Nicht lange hat dann eine angeblich bürgerliche Bewegung auf sich warten lassen. Diese nennt sich „Bürgerbewegung Grimma“! Mittlerweile konnten wir jedoch beobachten das sich die Teilnehmer_innenkreise mit den Neonazi’s der NPD, JN und einer Vielzahl von Gewaltbereiten Fußballhooligans überschneiden und diese auch regelmäßige Gäste bei den Aufmärschen oder den sogenannten Spaziergängen sind. Durch den etwas seichteren Titel ist es jedoch auch möglich geworden das vereinzelt Geschäftsleute, Bürger_innen und viele Jugendliche aus Grimma bei den Aufmärschen zu sehen sind. Dieser beängstigende Zustand war Grund die Grimmaer Öffentlichkeit über die „Bürgerbewegung Grimma“ zu informieren.

Über mehrere Diskussionsprozesse hat sich somit ein Flugblatttext ergeben, der noch viel umfassender hätte ausfallen können.
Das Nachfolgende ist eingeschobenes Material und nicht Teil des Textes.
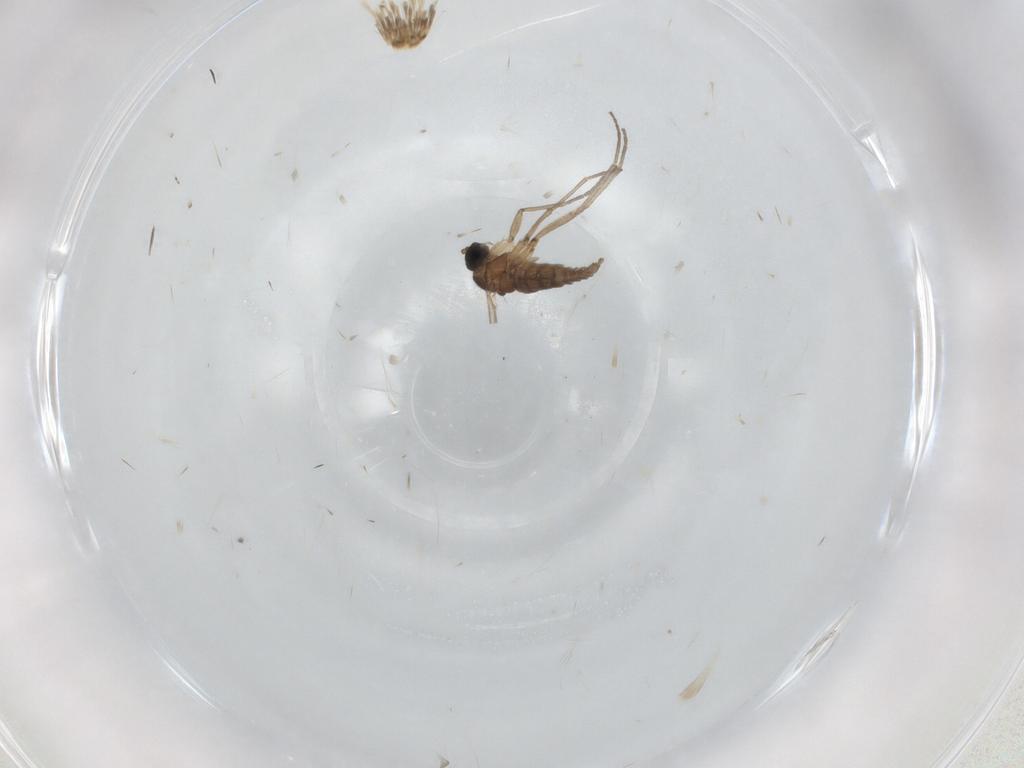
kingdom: Animalia
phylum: Arthropoda
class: Insecta
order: Diptera
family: Sciaridae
Eine besondere Schwierigkeit ist auch, das sich die angeblichen Thesen der Bürgerbewegung von Aufmarsch zu Aufmarsch ändern. Hat mensch noch im August die PEGIDA Thesen fast 1 zu 1 übernommen wurde im mittlerweile dritten Text versucht irgendeine Kommunalpolitische Relevanz zu erzeugen.

Warum dies nicht geklappt hat und warum einige Grimmaer_innen nicht damit einverstanden sind was die „Bürgerbewegung Grimma“ so vermitteln will, könnt ihr im folgenden nachlesen und euch HIER herunter laden, ausdrucken und im Internet oder auf der Strasse verbreiten!

Ich persönlich habe aufgrund fehlender Positionierung einer angeblichen Zivilgesellschaft in den letzten Monaten u.a. im Gefängnis sitzen müssen, musste mich gegenüber meinem Arbeitgeber rechtfertigen, habe Anschiss aus meiner Stadtratsfraktion bekommen und überhaupt musste ich mich vor den Menschen von denen ich es am wenigsten gedacht hätte am meisten rechtfertigen. Umso mehr hat es mich gefreut das es von Menschen aufbauende Worte gab, von denen ich diese widerum nicht erwartet hätte! Danke dafür und nun viel Spass beim lesen!

„Bürgerbewegung Grimma“: Naiv, radikal und Anti!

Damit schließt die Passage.